--- INSTRUCTIONS FOR THE TASK ---
Can you reproduce verbatim the rows from the line containing "2014. november" up to and including the line containing "2012. december"?

--- MATERIAL TO PROCESS ---
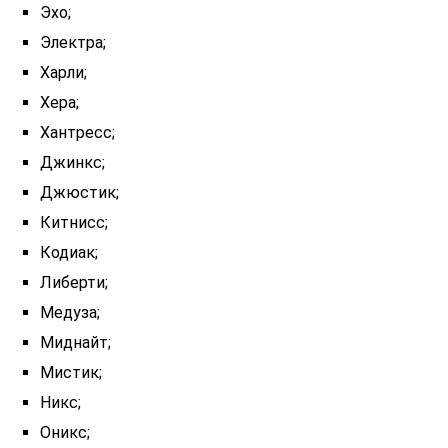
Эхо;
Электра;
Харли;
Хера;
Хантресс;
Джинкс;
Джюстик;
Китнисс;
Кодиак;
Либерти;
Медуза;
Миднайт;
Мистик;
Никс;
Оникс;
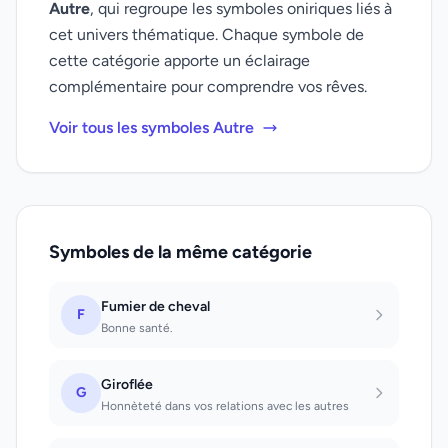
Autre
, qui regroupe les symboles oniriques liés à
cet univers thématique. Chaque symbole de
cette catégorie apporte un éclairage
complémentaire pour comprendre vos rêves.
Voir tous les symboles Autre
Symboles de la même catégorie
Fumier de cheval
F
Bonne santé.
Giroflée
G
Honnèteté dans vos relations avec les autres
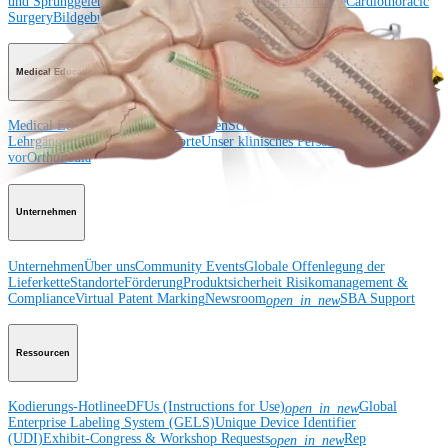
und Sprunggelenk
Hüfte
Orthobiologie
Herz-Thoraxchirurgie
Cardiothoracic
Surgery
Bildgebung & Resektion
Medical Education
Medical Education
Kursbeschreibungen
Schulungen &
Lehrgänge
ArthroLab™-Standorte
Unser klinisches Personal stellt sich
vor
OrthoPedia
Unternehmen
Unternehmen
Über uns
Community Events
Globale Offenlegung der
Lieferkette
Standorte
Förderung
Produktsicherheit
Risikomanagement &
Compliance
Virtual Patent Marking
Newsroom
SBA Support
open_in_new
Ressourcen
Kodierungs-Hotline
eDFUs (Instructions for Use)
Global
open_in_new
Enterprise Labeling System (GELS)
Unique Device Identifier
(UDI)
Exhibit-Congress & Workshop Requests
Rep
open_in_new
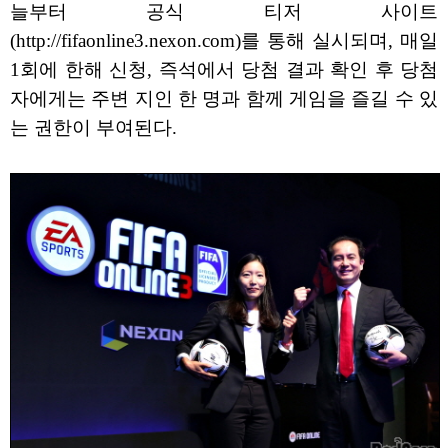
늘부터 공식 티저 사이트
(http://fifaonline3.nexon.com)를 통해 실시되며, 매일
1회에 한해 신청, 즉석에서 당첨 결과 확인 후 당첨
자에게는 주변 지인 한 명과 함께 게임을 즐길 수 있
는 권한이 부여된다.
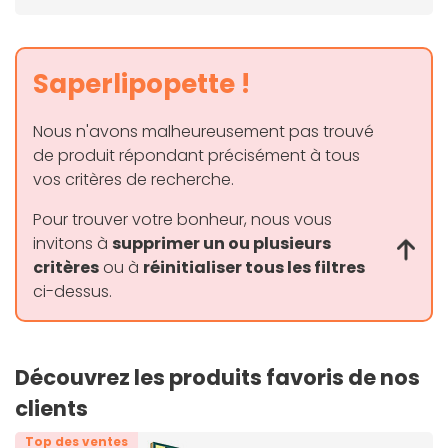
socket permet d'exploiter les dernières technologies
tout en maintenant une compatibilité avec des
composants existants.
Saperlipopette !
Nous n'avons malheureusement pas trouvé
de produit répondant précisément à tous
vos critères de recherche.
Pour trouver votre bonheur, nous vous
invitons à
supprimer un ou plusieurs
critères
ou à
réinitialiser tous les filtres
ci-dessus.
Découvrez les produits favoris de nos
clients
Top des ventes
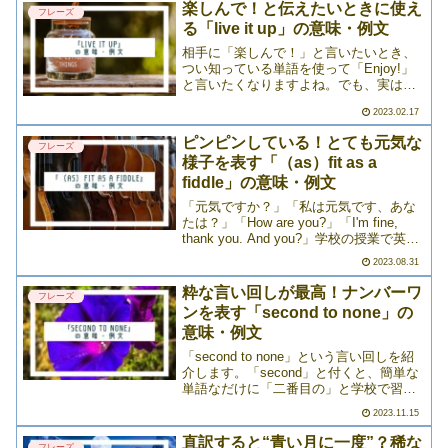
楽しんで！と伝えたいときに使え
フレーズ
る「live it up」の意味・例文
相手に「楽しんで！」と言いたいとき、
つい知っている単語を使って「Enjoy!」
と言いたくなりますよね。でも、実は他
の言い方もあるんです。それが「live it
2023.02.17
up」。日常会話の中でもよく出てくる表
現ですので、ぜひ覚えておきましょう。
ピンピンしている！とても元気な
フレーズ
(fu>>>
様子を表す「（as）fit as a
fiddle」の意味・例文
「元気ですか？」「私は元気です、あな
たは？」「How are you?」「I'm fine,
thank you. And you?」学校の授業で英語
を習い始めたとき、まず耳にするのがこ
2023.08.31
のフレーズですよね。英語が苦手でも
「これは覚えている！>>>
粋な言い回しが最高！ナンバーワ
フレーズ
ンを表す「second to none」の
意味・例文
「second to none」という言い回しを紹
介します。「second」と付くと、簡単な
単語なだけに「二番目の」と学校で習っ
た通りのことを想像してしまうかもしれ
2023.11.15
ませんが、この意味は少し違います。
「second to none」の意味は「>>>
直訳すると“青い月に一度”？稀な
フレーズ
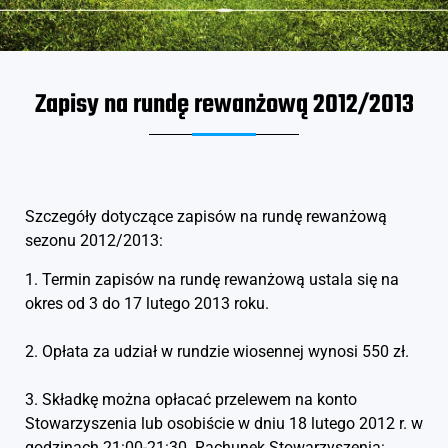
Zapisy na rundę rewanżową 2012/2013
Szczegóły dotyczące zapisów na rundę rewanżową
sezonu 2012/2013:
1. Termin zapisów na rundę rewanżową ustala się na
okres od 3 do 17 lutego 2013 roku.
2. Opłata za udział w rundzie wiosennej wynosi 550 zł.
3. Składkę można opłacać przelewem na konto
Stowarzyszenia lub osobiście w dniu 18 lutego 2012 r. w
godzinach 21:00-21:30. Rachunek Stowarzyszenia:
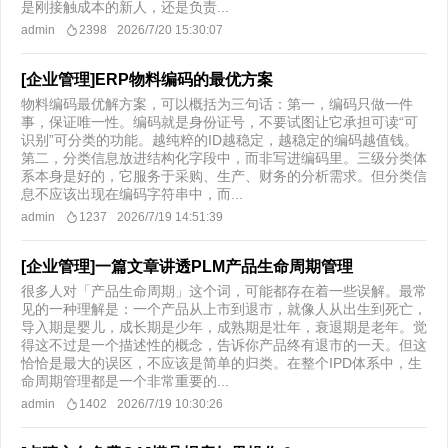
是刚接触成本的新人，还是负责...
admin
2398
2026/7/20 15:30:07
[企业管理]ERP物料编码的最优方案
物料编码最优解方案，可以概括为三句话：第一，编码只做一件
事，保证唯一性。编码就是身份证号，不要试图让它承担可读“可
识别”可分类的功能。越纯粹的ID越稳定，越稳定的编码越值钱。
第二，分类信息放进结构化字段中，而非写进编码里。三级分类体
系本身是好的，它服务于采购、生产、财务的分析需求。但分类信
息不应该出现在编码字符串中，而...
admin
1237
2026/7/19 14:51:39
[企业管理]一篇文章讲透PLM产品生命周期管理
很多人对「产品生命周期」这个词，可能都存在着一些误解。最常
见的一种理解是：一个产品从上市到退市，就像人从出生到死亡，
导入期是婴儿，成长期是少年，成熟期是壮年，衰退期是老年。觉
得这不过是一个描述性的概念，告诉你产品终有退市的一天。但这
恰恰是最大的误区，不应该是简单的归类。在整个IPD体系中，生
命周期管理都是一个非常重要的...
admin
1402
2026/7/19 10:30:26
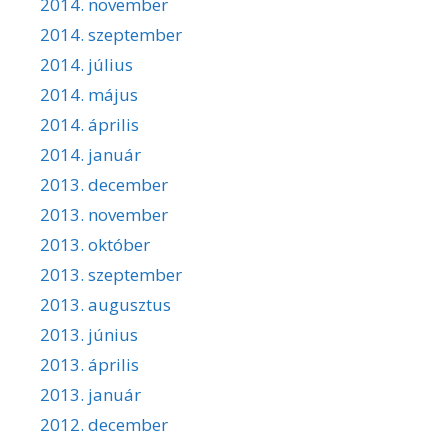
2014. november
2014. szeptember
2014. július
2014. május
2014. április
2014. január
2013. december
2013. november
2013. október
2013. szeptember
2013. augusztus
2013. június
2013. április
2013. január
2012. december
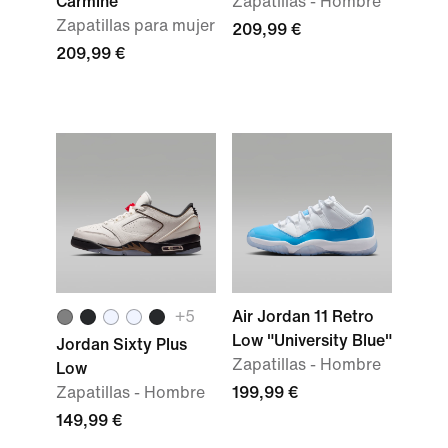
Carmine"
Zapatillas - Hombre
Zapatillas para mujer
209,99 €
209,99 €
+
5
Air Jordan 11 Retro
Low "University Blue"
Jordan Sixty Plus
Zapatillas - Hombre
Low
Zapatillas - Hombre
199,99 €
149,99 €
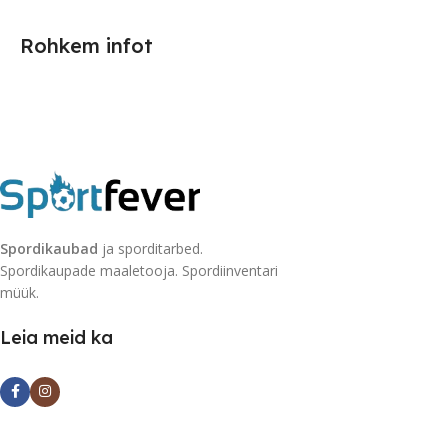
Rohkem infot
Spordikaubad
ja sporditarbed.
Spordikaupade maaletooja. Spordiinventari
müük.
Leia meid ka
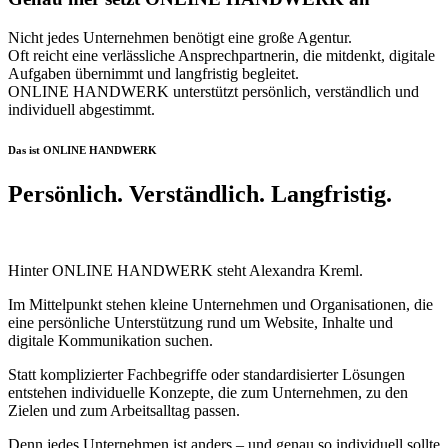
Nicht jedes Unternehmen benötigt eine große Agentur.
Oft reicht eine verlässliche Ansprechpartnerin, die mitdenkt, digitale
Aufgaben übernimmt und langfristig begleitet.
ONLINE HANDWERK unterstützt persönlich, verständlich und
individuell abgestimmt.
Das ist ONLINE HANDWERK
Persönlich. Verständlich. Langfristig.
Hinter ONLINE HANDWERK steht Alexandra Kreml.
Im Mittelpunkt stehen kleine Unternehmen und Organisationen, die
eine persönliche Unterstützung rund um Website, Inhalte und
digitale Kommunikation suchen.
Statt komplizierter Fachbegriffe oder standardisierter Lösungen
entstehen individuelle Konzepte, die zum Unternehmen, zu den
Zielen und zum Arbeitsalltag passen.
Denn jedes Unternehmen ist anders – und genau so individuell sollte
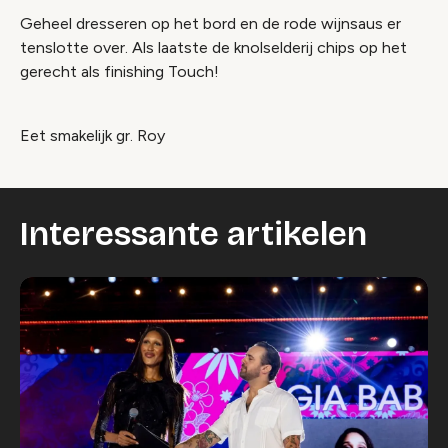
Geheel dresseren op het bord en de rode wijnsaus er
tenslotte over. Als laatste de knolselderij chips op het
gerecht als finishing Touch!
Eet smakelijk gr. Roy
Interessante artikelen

--- ANSWER FOR THIS EXERCISE ---
2014. november
2014. szeptember
2014. július
2014. május
2014. április
2014. január
2013. december
2013. november
2013. október
2013. szeptember
2013. augusztus
2013. június
2013. április
2013. január
2012. december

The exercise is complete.